The mansion’s interior had a warmth to the eye — walnut paneling, mahogany trim, parquet floors, oriental carpets, massive fireplaces — that did not extend to physical reality. The downstairs, with its high ceilings and various cavernous rooms, was prey to winter chill, wind whistling through, turning the place into the haunted house the local children had long ago deemed it. For all its elegance — Victorian furniture, velvet upholstery, stained glass, ornate mirrors, sparkling chandeliers — the mansion was (Looney had to admit it) good and goddamn cold.

Only when a party — holiday festivities or a wedding reception or the occasioned wake — brought the warmth of other human beings into the sprawling place did Looney’s Roost seem a home, and he’d come to relish such gatherings, accordingly. With Nora gone these eight years, and his daughters off to boarding school, that left only himself and his son Connor to knock around these endless rooms.

When Nora was alive, and the girls underfoot, Looney never conducted business in the mansion — would never think of it! He left such things for his law office or the Java House at the Sherman Hotel; or possibly out at Bel Aire, his second, less ostentatious mansion on the Rock River.

Now, of course, parties at Bel Aire weren’t the family affairs the Roost occasionally put on; they were for men only... and a certain type of woman, the kind who fit in with cockfights in the barn, shooting matches in the yard, and drunken orgies upstairs.
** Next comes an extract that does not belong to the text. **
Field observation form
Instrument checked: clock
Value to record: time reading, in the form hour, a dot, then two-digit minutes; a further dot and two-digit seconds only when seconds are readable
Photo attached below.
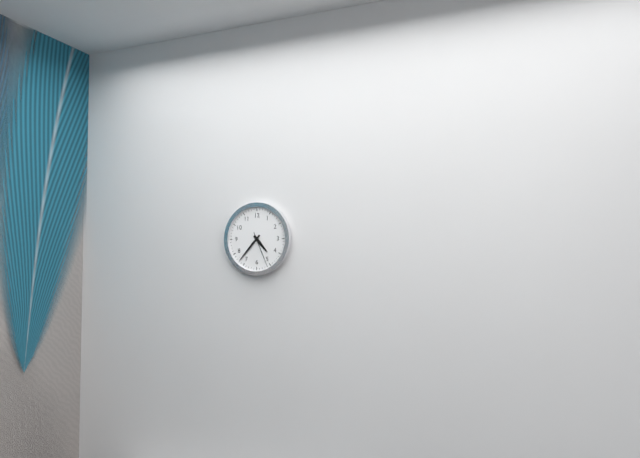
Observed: 4.37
Bel Aire was where Looney entertained the Chicago boys, when they came to town. Looney had been aligned with Johnny Torrio for years, though Looney did not have much faith in the chunky scar-faced youth Torrio was grooming for his heir, a hot headed Sicilian named Capone.

But Looney would have to learn to deal with Capone, and vice versa; as he often said, this business was one of strange bedfellows.
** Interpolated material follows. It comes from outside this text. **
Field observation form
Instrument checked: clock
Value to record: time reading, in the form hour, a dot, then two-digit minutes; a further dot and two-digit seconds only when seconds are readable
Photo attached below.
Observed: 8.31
Tonight he’d called a small meeting of a handful of his most trusted associates, and they had gathered at the long table in his library, all seated toward one end. Looney — gauntly handsome, white mustached, in a dark brown suit and gambler’s black string tie — sat at the head. On a chair against the wall behind him, not officially a part of the inner circle, was Michael O’Sullivan.